Its new premium system, showcased at the JFR (Journíes Françaises de Radiologie) Congress in Paris, is scheduled to begin shipping in mid-2005. The new configuration will deliver 64 thin slices over the 40-mm width of the Brilliance CT detector by increasing the number of simultaneous data acquisition channels, according to the company. By comparison, the 40-slice detector sandwiches 0.6-mm slices between 1.2-mm slices on either end.

"As we extend the 40-mm detector to full thin-slice coverage, we strengthen our already strong cardiac portfolio," said Thomas Zan Elzakker, Philips director for radiology CT. "It also helps us in lung and abdominal imaging, where thin slices and large coverage are important."

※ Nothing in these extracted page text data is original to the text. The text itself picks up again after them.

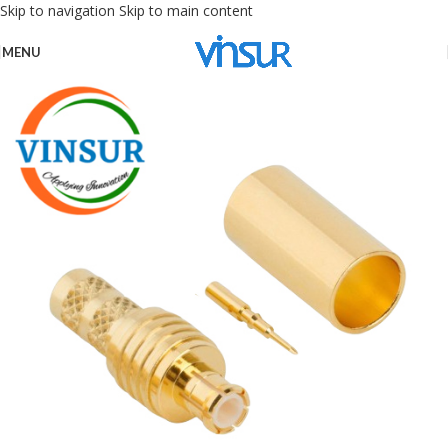
Skip to navigation
Skip to main content
MENU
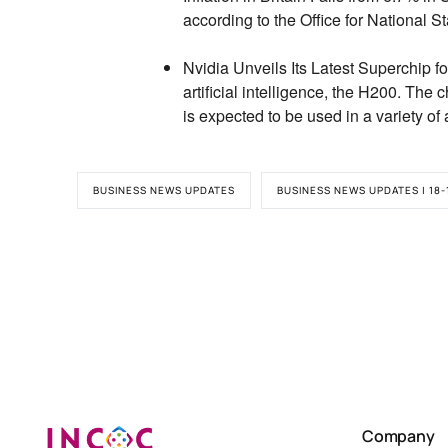
according to the Office for National St
Nvidia Unveils Its Latest Superchip for
artificial intelligence,
the H200.
The ch
is expected to be used in a variety of 
BUSINESS NEWS UPDATES
BUSINESS NEWS UPDATES | 18-
Company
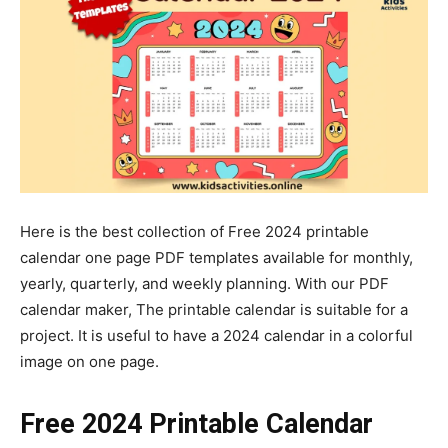
Here is the best collection of Free 2024 printable
calendar one page PDF templates available for monthly,
yearly, quarterly, and weekly planning. With our PDF
calendar maker, The printable calendar is suitable for a
project. It is useful to have a 2024 calendar in a colorful
image on one page.
Free 2024 Printable Calendar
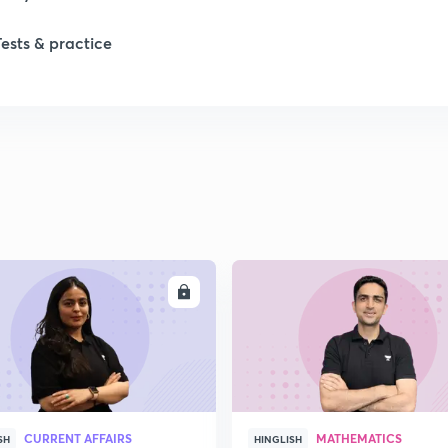
Tests & practice
1
1
2
ENROLL
ENRO
CURRENT AFFAIRS
MATHEMATICS
SH
HINGLISH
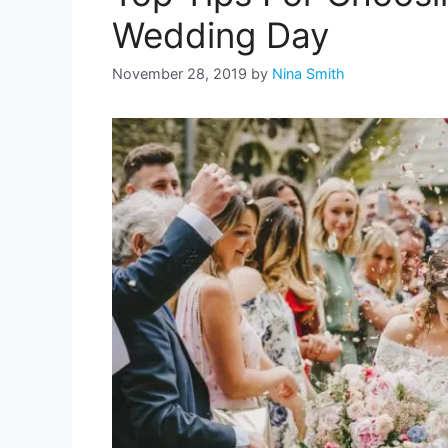
Wedding Day
November 28, 2019
by
Nina Smith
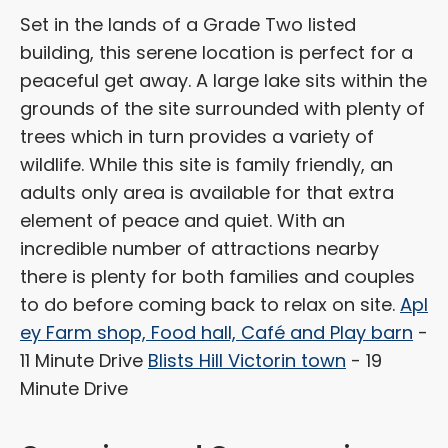
Set in the lands of a Grade Two listed
building, this serene location is perfect for a
peaceful get away. A large lake sits within the
grounds of the site surrounded with plenty of
trees which in turn provides a variety of
wildlife. While this site is family friendly, an
adults only area is available for that extra
element of peace and quiet. With an
incredible number of attractions nearby
there is plenty for both families and couples
to do before coming back to relax on site.
Apl
ey Farm shop, Food hall, Café and Play barn
-
11 Minute Drive
Blists Hill Victorin town
- 19
Minute Drive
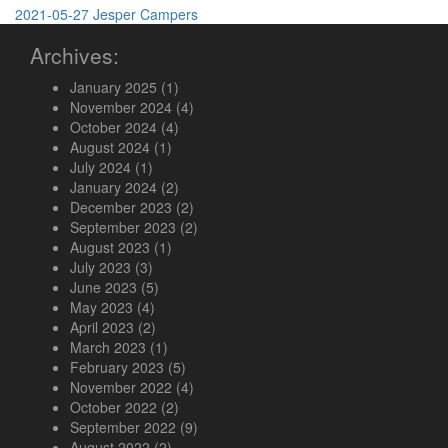
2021-05-27
Jesper
Campers
Archives:
January 2025
(1)
November 2024
(4)
October 2024
(4)
August 2024
(1)
July 2024
(1)
January 2024
(2)
December 2023
(2)
September 2023
(2)
August 2023
(1)
July 2023
(3)
June 2023
(5)
May 2023
(4)
April 2023
(2)
March 2023
(1)
February 2023
(5)
November 2022
(4)
October 2022
(2)
September 2022
(9)
August 2022
(2)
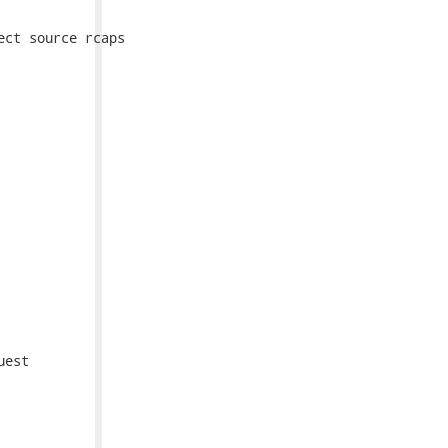
ct source rcaps

est
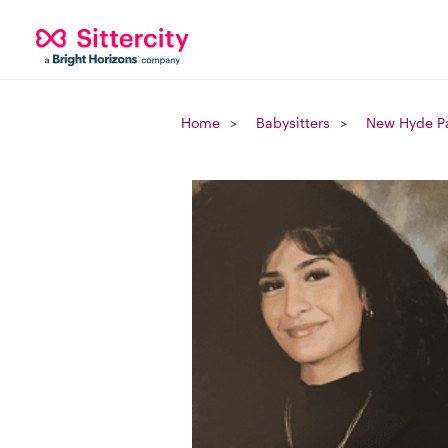
Home
Babysitters
New Hyde Pa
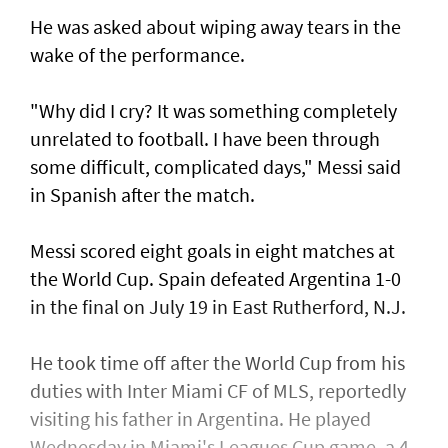
He was asked about wiping away tears in the
wake of the performance.
"Why did I cry? It was something completely
unrelated to football. ​I have been through
some difficult, complicated days," Messi said
in Spanish after ⁠the match.
Messi scored eight ​goals in eight matches at
the World Cup. Spain defeated Argentina 1-0
in the final on July 19 in East Rutherford, N.J.
He took time off after the World Cup from his
duties with Inter Miami CF of MLS, reportedly
visiting his father in Argentina. He played
Wednesday in Miami's Leagues Cup game, a ​4-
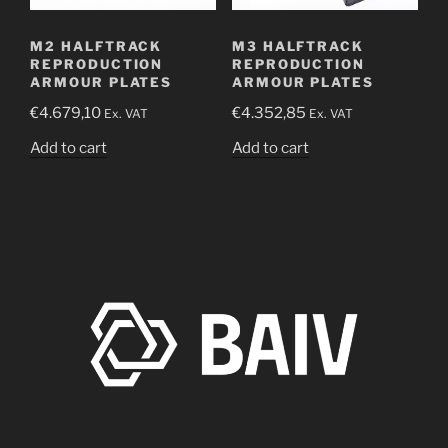
M2 HALFTRACK
M3 HALFTRACK
REPRODUCTION
REPRODUCTION
ARMOUR PLATES
ARMOUR PLATES
€
4.679,10
€
4.352,85
Ex. VAT
Ex. VAT
Add to cart
Add to cart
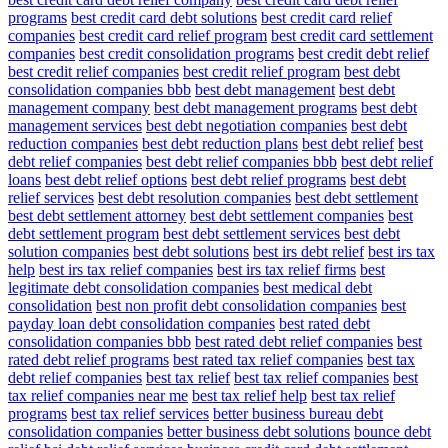
programs
best credit card debt solutions
best credit card relief
companies
best credit card relief program
best credit card settlement
companies
best credit consolidation programs
best credit debt relief
best credit relief companies
best credit relief program
best debt
consolidation companies bbb
best debt management
best debt
management company
best debt management programs
best debt
management services
best debt negotiation companies
best debt
reduction companies
best debt reduction plans
best debt relief
best
debt relief companies
best debt relief companies bbb
best debt relief
loans
best debt relief options
best debt relief programs
best debt
relief services
best debt resolution companies
best debt settlement
best debt settlement attorney
best debt settlement companies
best
debt settlement program
best debt settlement services
best debt
solution companies
best debt solutions
best irs debt relief
best irs tax
help
best irs tax relief companies
best irs tax relief firms
best
legitimate debt consolidation companies
best medical debt
consolidation
best non profit debt consolidation companies
best
payday loan debt consolidation companies
best rated debt
consolidation companies bbb
best rated debt relief companies
best
rated debt relief programs
best rated tax relief companies
best tax
debt relief companies
best tax relief
best tax relief companies
best
tax relief companies near me
best tax relief help
best tax relief
programs
best tax relief services
better business bureau debt
consolidation companies
better business debt solutions
bounce debt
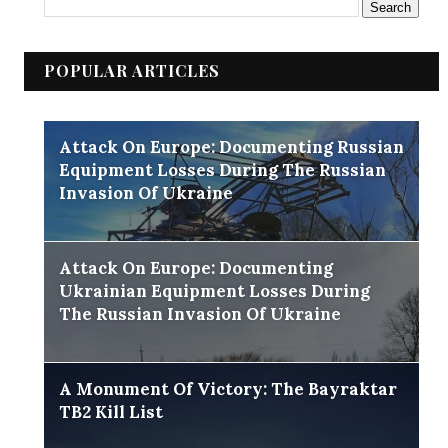
POPULAR ARTICLES
Attack On Europe: Documenting Russian
Equipment Losses During The Russian
Invasion Of Ukraine
Attack On Europe: Documenting
Ukrainian Equipment Losses During
The Russian Invasion Of Ukraine
A Monument Of Victory: The Bayraktar
TB2 Kill List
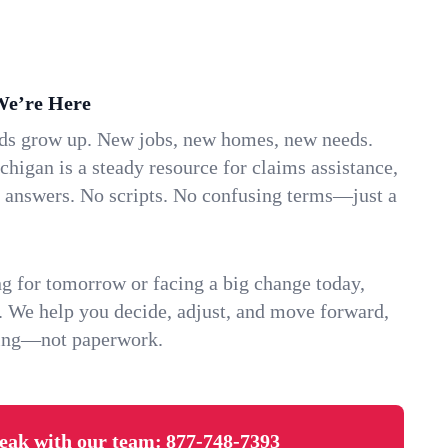
We’re Here
ids grow up. New jobs, new homes, new needs.
higan is a steady resource for claims assistance,
k answers. No scripts. No confusing terms—just a
g for tomorrow or facing a big change today,
. We help you decide, adjust, and move forward,
ving—not paperwork.
eak with our team:
877-748-7393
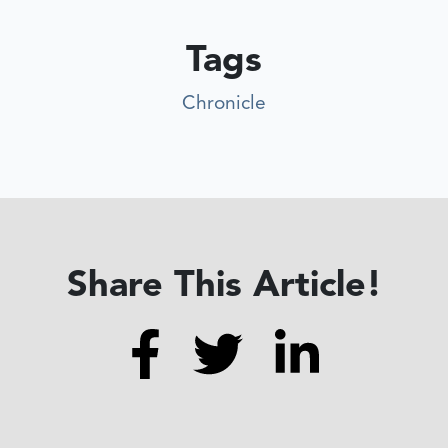
Tags
Chronicle
Share This Article!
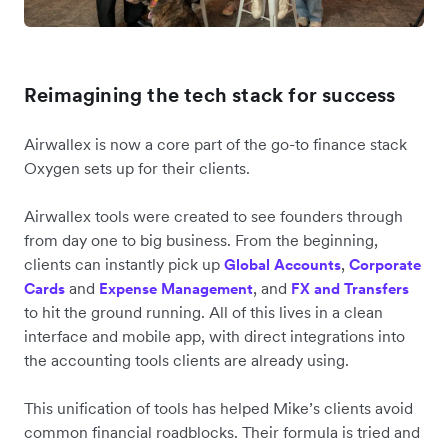
Reimagining the tech stack for success
Airwallex is now a core part of the go-to finance stack
Oxygen sets up for their clients.
Airwallex tools were created to see founders through
from day one to big business. From the beginning,
clients can instantly pick up
,
Global Accounts
Corporate
and
, and
Cards
Expense Management
FX and Transfers
to hit the ground running. All of this lives in a clean
interface and mobile app, with direct integrations into
the accounting tools clients are already using.
This unification of tools has helped Mike’s clients avoid
common financial roadblocks. Their formula is tried and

The 64-slice technology will be available as an upgrade to the 40-slice system, which began shipping routinely in early October. The company previously installed eight 40-slice systems at luminary sites around the world. Philips also offers a portfolio of six-, 10-, and 16-slice scanners.

Previous upgrades that brought customers from four to 16 slices have been accomplished not by field engineers but by forklifts. This time around will be different, according to Zan Elzakker.

"That is not going to happen," he said. "We are not going to swap the gantry."

Philips will populate the high end of the radiology CT market with 40- and 64-slice scanners in the near term, while evolving its 16-slice platform into niche products. The company introduced the Brilliance CT Private Practice CV in late September at the Transcatheter Cardiovascular Therapeutics conference (SCAN 9/29/04).

"This is not just product packaging," said Jim Fulton, vice president of CT global marketing for Philips. "It comes with specific training, patient information kits and videos, and case studies on how to build a business around cardiovascular scanning. It leverages all that we know and have learned from customers about the cardiovascular business."

Buyers of the Private Practice CV system will also get a hand from private consultants recruited by Philips to help customers understand the effect of CT on cardiac cath patient volumes and revenues. All this is bundled into the $700,000 price of the cardiovascular system.